When: Tuesday, 20 May 2025, 18:30 - 20:00
Where: Konferenzraum, Department of Political Science, NIG, 2nd floor, Universitätsstraße 7, 1010 Vienna
Speaker: Agata Lisiak (Bard College Berlin)
Moderation: Firoozeh Farvardin (Department of Political Science, University of Vienna)
Abstract
In a time of intertwined ecological and political crises, revisiting the ecological dimensions of anti-capitalist thought offers important insights into resistance and care. Rosa Luxemburg argued that “only the continuous and progressive disintegration of non-capitalist organizations makes accumulation of capital possible” and saw this process as deeply intertwined with state violence locally and imperialism globally, noting that the state enables and supports capitalist domination over subsistence economies by imposing new structures of ownership and dispossession. Such incursions into established practices invariably prompt resistance on the part of the people whose lives they are set to upend, which, in turn, is met with more state violence. Yet resistance is not made up exclusively of heroic, spectacular gestures; it also manifests through more commonplace forms (Scott, 1985), including care for the land, and care for human and nonhuman species that inhabit it.

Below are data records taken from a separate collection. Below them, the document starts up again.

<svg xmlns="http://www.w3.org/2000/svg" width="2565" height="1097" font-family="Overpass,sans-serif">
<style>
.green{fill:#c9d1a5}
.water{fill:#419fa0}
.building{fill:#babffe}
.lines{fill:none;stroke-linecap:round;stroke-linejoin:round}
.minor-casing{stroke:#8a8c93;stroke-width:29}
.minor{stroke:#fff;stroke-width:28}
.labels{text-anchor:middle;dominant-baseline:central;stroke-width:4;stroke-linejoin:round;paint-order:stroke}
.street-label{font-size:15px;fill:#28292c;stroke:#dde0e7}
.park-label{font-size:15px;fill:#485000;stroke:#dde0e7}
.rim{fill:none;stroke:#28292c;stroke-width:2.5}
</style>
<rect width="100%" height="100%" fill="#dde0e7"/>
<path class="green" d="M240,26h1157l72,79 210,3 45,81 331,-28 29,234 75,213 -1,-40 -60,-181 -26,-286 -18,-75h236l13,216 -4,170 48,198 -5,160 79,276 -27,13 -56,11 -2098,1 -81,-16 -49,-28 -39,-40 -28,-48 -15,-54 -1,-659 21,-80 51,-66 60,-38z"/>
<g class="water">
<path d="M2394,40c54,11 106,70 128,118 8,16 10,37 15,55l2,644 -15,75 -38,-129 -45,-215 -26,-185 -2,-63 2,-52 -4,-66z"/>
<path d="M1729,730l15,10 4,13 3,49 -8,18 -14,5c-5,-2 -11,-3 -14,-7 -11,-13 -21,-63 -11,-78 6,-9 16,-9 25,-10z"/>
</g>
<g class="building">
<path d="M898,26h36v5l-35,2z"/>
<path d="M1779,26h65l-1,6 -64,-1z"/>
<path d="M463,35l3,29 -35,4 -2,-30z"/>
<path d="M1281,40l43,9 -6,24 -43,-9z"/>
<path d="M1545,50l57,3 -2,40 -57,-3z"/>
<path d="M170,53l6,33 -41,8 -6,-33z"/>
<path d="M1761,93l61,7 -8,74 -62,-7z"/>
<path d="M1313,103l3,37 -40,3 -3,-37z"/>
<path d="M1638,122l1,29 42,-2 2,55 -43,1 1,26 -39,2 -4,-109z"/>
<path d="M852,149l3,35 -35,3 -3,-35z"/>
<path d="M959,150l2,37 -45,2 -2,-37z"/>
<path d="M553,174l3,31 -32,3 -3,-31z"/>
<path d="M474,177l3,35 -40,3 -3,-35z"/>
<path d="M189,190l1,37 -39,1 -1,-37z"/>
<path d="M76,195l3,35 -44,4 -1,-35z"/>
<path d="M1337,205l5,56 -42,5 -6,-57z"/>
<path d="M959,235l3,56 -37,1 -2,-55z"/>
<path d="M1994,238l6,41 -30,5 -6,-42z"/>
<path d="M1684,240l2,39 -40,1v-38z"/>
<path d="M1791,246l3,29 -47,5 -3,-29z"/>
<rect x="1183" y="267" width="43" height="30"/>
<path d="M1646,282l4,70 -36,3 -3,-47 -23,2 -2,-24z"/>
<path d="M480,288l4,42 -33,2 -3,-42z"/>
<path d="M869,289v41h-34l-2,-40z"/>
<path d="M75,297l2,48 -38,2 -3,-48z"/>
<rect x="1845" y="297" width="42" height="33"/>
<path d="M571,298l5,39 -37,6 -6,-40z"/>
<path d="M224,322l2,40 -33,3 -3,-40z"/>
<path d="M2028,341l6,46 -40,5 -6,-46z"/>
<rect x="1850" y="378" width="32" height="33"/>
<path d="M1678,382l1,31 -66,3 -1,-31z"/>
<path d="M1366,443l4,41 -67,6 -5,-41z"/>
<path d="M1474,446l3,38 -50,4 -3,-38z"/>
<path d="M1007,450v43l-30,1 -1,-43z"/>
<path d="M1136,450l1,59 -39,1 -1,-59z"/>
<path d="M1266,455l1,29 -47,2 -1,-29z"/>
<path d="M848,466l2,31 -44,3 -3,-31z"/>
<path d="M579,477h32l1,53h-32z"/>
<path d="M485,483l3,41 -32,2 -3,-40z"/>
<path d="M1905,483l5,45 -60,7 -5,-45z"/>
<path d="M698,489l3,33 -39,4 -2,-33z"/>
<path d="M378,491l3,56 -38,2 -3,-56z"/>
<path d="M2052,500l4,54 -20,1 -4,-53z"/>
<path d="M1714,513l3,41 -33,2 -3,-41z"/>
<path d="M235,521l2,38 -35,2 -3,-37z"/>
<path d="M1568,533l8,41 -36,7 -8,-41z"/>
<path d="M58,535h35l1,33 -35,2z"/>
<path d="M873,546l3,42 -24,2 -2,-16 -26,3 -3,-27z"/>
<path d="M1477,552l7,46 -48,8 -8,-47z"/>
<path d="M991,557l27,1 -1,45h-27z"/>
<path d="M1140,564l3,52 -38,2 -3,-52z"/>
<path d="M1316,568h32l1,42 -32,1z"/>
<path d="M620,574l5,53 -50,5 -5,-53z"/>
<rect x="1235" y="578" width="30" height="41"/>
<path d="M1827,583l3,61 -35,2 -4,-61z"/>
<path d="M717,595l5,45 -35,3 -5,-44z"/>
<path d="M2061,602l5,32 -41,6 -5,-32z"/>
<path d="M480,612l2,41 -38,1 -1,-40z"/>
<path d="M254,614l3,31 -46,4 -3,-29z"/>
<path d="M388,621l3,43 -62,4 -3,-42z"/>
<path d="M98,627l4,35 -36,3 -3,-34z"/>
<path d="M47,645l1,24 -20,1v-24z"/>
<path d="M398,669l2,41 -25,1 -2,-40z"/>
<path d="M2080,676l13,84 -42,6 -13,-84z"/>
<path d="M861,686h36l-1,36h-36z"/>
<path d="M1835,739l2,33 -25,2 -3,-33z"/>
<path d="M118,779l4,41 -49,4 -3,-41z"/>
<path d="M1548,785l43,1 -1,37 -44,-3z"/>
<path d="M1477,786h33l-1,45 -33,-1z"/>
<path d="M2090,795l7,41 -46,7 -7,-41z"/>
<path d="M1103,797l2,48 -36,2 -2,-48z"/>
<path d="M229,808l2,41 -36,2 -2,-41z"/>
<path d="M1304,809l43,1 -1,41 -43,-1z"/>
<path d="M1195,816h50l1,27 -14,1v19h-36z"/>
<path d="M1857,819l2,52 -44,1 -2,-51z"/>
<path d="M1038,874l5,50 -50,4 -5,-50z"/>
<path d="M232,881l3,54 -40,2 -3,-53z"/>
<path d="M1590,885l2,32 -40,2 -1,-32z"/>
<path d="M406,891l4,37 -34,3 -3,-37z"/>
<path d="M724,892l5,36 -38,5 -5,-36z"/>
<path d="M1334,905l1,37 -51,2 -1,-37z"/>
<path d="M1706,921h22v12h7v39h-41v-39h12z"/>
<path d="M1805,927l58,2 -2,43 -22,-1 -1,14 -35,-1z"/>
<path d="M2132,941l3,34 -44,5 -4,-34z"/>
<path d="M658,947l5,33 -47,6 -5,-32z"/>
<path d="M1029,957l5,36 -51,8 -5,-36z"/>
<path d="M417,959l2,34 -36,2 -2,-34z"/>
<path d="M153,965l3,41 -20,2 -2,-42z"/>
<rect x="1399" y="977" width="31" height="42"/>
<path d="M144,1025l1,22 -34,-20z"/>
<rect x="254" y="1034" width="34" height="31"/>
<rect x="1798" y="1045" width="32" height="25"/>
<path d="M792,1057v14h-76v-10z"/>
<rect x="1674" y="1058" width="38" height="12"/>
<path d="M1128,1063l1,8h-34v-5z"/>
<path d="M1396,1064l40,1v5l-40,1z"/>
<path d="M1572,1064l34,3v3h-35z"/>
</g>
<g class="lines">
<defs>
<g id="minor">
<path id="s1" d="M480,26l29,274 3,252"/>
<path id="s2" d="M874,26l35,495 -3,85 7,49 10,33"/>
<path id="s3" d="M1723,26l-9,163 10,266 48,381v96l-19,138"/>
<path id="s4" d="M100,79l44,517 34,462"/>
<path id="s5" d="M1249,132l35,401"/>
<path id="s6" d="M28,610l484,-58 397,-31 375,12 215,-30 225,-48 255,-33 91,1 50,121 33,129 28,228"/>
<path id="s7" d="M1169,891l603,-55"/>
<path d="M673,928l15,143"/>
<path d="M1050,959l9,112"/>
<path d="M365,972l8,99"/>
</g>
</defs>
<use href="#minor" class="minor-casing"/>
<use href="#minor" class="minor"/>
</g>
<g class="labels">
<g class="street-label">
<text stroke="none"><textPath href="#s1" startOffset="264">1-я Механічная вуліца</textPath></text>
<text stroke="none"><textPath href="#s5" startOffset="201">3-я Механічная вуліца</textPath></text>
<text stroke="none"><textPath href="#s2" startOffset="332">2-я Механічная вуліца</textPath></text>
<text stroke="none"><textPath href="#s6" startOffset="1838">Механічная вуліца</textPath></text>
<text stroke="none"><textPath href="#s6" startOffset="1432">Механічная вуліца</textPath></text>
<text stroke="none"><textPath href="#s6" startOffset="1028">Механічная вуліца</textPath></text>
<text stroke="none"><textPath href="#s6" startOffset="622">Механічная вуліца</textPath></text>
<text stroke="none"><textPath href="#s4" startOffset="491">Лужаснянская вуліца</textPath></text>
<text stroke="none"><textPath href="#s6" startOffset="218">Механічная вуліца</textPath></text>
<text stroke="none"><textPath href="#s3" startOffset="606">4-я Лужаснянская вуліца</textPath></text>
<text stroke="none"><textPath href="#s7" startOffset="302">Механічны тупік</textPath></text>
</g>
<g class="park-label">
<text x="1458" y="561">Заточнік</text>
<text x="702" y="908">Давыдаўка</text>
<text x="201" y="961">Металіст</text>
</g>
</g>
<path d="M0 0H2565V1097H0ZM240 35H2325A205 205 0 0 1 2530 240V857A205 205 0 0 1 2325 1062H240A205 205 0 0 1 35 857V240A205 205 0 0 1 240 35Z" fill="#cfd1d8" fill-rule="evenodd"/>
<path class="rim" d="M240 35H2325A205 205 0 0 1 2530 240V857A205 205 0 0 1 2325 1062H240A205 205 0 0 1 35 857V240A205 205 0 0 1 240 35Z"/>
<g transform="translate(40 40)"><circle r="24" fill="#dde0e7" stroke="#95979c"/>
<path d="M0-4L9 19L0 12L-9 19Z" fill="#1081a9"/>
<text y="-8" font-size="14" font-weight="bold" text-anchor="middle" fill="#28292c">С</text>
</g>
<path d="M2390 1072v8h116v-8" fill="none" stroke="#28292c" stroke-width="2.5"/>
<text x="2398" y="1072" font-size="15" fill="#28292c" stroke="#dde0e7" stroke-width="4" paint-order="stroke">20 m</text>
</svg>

In this talk, I look closely at Luxemburg’s herbarium and gardening practices, proposing we consider them as manifestations of plant companionship, a term I use (Lisiak, 2024) to describe the practice of noticing plant life and acknowledging it for what it is, caring for and about it, protecting and defending it, and remaining humbly open to what we do not (yet) know about it. Inspired by Anna Lowenhaupt Tsing’s ‘arts of noticing,’ I comb through Luxemburg’s botanical notebooks, letters, and political and economic writings to reveal the ongoing relevance of her political ecology. This uncovers Luxemburg’s extended understanding of companionship – or comradeship – in struggles for justice, one that includes caring relations with the nonhuman world. Such a reading of Luxemburg’s work opens up the interlaced genealogies of two most pressing causes of our time – human liberation and earth liberation – and expands their geographical horizons. To further tease out the resistance dimension of plant companionship, I turn to contemporary artist-researchers who have been engaging with plants in formally inventive, careful, and participatory ways: Milena Bonilla, Marwa Arsanios, and Jumana Manna.